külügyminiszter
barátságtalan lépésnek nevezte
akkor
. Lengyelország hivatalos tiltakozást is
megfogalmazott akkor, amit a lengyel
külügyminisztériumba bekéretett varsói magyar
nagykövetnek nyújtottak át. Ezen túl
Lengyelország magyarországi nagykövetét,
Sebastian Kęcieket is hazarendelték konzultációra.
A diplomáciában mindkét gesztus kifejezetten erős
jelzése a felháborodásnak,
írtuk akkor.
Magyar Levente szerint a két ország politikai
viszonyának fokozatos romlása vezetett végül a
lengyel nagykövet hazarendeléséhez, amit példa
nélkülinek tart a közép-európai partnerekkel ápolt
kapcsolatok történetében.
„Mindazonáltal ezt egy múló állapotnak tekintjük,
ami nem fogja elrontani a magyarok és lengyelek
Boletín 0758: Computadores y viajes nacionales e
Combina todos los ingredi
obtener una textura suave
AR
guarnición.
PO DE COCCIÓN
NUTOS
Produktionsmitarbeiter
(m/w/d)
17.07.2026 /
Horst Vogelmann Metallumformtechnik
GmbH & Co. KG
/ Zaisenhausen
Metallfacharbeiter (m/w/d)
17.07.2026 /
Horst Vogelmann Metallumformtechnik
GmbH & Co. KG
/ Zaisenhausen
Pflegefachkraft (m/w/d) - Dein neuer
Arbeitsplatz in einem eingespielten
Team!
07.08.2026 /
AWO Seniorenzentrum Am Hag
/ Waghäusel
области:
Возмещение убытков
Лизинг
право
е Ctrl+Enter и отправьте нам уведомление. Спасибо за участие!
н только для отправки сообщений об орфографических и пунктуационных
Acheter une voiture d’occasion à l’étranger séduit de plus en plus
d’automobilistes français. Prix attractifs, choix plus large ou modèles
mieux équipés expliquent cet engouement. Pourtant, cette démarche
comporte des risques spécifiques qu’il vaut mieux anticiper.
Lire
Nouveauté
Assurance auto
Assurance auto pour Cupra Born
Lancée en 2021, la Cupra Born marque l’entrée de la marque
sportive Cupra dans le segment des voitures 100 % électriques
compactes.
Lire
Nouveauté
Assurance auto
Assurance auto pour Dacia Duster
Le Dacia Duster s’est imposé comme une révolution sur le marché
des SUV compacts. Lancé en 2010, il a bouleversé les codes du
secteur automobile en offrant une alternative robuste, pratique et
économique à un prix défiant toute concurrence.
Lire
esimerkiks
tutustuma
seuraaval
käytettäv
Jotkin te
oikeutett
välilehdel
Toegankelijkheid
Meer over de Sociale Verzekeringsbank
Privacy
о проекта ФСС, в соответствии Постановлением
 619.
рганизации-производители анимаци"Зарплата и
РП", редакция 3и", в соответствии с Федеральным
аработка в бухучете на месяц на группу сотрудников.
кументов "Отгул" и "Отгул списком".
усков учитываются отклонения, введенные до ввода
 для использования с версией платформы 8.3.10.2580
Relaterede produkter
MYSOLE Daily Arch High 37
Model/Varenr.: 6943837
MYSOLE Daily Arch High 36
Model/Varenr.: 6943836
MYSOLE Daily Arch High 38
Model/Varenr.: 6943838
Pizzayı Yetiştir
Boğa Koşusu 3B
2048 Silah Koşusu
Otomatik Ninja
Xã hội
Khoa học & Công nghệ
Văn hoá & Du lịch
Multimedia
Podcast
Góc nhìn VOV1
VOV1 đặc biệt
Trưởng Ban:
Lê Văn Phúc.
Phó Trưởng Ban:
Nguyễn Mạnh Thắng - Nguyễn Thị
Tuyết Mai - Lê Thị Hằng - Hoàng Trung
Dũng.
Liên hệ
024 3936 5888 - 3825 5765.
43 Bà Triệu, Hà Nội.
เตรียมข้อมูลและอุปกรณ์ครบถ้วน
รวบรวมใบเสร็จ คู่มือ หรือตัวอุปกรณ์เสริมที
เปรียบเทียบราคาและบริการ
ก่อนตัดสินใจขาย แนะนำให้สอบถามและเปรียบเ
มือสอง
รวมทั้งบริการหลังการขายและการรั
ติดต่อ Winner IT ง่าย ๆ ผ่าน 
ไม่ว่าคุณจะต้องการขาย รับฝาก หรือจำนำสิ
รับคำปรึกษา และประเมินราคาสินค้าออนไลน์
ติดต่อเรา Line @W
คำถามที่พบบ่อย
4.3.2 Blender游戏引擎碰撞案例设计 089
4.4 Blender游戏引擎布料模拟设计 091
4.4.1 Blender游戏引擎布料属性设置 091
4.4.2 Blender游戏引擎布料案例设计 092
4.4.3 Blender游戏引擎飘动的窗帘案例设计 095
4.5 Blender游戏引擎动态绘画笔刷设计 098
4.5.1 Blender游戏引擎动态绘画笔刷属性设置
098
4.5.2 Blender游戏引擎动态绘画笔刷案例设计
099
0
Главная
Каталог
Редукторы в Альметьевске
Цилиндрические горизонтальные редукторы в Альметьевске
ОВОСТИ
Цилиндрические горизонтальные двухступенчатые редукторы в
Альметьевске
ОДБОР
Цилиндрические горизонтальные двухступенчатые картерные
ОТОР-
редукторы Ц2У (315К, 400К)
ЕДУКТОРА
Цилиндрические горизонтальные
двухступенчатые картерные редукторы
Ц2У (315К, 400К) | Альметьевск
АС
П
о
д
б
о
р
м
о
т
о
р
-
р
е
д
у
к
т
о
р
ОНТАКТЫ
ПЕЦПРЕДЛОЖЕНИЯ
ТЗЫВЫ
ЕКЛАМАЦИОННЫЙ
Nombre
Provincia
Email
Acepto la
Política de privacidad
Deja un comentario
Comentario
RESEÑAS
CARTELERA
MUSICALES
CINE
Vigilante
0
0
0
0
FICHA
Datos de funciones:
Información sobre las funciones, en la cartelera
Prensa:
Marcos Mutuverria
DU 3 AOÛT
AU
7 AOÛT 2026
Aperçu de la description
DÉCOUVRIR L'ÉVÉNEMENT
==*==
■ **Assignment**:
Set down only the lines above that fall between the line holding "07.08.2026 /" and the line holding "аработка в бухучете", inclusive, keeping each exact.

■ **Answer to this exercise**:
07.08.2026 /
AWO Seniorenzentrum Am Hag
/ Waghäusel
области:
Возмещение убытков
Лизинг
право
е Ctrl+Enter и отправьте нам уведомление. Спасибо за участие!
н только для отправки сообщений об орфографических и пунктуационных
Acheter une voiture d’occasion à l’étranger séduit de plus en plus
d’automobilistes français. Prix attractifs, choix plus large ou modèles
mieux équipés expliquent cet engouement. Pourtant, cette démarche
comporte des risques spécifiques qu’il vaut mieux anticiper.
Lire
Nouveauté
Assurance auto
Assurance auto pour Cupra Born
Lancée en 2021, la Cupra Born marque l’entrée de la marque
sportive Cupra dans le segment des voitures 100 % électriques
compactes.
Lire
Nouveauté
Assurance auto
Assurance auto pour Dacia Duster
Le Dacia Duster s’est imposé comme une révolution sur le marché
des SUV compacts. Lancé en 2010, il a bouleversé les codes du
secteur automobile en offrant une alternative robuste, pratique et
économique à un prix défiant toute concurrence.
Lire
esimerkiks
tutustuma
seuraaval
käytettäv
Jotkin te
oikeutett
välilehdel
Toegankelijkheid
Meer over de Sociale Verzekeringsbank
Privacy
о проекта ФСС, в соответствии Постановлением
 619.
рганизации-производители анимаци"Зарплата и
РП", редакция 3и", в соответствии с Федеральным
аработка в бухучете на месяц на группу сотрудников.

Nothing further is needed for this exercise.